The data comes not only from traditional sources, such as enterprise applications, but new sources, such as social media. The data can also be mined for risk and assurance purposes, such as:
- Risk monitoring
- Continuous monitoring
- Continuous auditing
- Fraud detection
- Information security risk assessment
The piece that is missing from the Computerworld study is the problem of speed. These analytics need to run against perhaps billions of records every day (or more frequently). How can you do that with traditional technology, where the analytics will take pretty much all day to run?
For example, I know of a California bank that wants to analyze all its ATM transactions every day, but the report takes 9 hours to run because there are 1.8 billion transactions to sift through.
There’s a retail grocery store company in Europe that wants to compare its inventory levels against sales for every item in every store, and adjust prices continuously to attract customers, optimize revenue, and avoid excess inventory.
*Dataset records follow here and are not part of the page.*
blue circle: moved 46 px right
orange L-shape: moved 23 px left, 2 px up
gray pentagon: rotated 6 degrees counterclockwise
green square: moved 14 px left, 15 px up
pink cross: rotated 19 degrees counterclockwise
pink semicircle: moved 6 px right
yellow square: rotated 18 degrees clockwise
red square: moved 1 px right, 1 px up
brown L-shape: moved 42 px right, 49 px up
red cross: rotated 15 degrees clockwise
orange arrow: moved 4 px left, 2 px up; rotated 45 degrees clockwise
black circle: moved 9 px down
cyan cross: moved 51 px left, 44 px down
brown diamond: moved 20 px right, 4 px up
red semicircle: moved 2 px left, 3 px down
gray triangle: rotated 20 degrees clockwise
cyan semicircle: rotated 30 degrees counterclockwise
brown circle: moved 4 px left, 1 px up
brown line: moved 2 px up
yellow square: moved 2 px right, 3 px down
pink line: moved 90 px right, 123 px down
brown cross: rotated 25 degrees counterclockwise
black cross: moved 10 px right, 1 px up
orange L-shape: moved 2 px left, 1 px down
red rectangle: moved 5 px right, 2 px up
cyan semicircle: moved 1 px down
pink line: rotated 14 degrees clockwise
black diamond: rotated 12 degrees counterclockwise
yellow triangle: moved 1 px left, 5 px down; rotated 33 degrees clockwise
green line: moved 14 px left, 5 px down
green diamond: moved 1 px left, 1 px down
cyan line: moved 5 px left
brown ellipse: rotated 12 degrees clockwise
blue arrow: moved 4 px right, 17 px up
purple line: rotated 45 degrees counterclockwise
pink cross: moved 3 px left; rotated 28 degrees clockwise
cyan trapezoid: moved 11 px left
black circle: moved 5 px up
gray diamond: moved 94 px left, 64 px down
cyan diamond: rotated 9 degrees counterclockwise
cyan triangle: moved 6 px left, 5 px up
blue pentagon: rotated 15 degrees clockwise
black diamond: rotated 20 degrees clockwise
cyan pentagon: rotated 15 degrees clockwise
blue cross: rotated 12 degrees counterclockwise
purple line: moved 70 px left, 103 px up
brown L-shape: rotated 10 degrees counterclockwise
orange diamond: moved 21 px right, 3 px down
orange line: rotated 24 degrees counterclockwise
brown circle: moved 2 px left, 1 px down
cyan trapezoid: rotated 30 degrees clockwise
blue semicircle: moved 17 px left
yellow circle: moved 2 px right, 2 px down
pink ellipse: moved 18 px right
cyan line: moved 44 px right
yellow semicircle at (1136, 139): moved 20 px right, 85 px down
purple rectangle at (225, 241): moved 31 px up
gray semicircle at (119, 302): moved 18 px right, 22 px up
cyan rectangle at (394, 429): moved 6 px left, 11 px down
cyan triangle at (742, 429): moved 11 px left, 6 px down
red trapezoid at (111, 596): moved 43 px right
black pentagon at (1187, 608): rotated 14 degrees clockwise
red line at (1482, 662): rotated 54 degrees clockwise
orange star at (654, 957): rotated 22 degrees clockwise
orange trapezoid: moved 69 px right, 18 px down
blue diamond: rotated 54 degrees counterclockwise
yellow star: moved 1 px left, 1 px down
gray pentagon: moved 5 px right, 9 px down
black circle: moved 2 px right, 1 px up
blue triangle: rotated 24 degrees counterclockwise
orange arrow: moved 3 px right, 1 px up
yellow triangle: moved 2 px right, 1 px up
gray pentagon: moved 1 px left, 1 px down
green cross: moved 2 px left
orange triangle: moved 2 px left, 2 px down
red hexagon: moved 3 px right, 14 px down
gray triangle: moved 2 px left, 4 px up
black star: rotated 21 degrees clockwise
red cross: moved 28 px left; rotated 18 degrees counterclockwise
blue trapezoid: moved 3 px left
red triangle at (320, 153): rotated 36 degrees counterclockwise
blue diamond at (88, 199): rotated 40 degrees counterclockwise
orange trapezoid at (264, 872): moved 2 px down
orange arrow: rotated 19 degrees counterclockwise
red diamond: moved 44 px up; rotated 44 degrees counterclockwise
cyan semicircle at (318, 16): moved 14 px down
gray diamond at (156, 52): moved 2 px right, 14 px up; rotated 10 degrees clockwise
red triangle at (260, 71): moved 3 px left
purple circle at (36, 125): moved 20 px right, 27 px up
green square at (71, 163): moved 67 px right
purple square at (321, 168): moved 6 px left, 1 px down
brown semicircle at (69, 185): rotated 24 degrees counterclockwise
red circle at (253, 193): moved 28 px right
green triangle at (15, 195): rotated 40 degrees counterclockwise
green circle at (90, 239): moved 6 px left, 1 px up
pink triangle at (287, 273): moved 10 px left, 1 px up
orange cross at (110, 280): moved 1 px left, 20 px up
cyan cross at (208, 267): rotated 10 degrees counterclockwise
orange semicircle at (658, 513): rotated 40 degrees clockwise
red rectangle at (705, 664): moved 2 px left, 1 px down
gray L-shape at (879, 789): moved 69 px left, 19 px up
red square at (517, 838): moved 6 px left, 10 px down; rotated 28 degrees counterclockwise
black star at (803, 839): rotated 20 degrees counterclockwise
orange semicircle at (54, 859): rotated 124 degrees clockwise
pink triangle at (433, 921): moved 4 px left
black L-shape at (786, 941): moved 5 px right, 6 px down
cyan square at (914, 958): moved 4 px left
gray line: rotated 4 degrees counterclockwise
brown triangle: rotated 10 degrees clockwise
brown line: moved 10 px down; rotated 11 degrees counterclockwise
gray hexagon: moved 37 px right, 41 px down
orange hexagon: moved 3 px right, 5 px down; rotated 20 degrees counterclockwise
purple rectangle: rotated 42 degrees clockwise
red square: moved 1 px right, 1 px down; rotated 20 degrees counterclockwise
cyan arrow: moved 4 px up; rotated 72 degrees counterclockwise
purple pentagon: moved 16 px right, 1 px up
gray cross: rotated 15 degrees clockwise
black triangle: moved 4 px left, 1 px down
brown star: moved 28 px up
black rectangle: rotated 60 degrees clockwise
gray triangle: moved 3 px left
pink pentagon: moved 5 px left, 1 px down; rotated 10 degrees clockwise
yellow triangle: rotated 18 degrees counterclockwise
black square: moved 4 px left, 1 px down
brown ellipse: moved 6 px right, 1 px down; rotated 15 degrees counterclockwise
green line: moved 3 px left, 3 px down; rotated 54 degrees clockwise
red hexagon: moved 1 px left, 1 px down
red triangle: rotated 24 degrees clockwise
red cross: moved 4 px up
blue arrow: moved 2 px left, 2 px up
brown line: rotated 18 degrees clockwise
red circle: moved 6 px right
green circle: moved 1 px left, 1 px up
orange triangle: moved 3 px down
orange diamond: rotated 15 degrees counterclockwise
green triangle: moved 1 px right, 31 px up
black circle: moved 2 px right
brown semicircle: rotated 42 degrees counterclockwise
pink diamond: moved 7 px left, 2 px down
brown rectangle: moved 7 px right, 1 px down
How can it do that with traditional technology?
What about the financial services institution that wants to monitor social media and other activity (within its corporate systems, for privacy reasons) to identify where there is a risk of loss of key personnel. Again, we are talking about massive volumes of data.
A relatively new and exciting possibility is ‘in-memory’ computing. The general idea is that the data to be analyzed is not stored in a traditional data warehouse, but in-memory.
This is much faster to analyze and organizations can run a report that used to take 9 hours in just a few seconds. Oracle has reported that reports can be run up to 50,000 times faster and SAP (my employer) has experienced even faster responses. (Click on the links above for more information). Questions you might want to consider asking include:
- Does the organization have a strategy to leverage big data? What are the goals and timelines? If not, why not? Do we understand the potential?
- Are we ready to manage the explosion of data? Do we have the necessary resources and expertise?
- Have we partnered with software vendors and consultants so we can obtain acquire the right solutions to optimize the benefit at an acceptable cost and in good time?
- Can we protect and secure the data that is stored in or passes through our network?
- IDC points out that 80% of all the data created in the world, including data created by individuals on social media, is on corporate networks at some point in its life?
- Do we have a reasonable level of controls to manage the risks of incomplete or unreliable data? Are the appropriate security, risk, and assurance personnel involved to guide the big data initiatives?
- Has the potential to use this for continuous monitoring/auditing been considered?
I welcome your thoughts and experiences.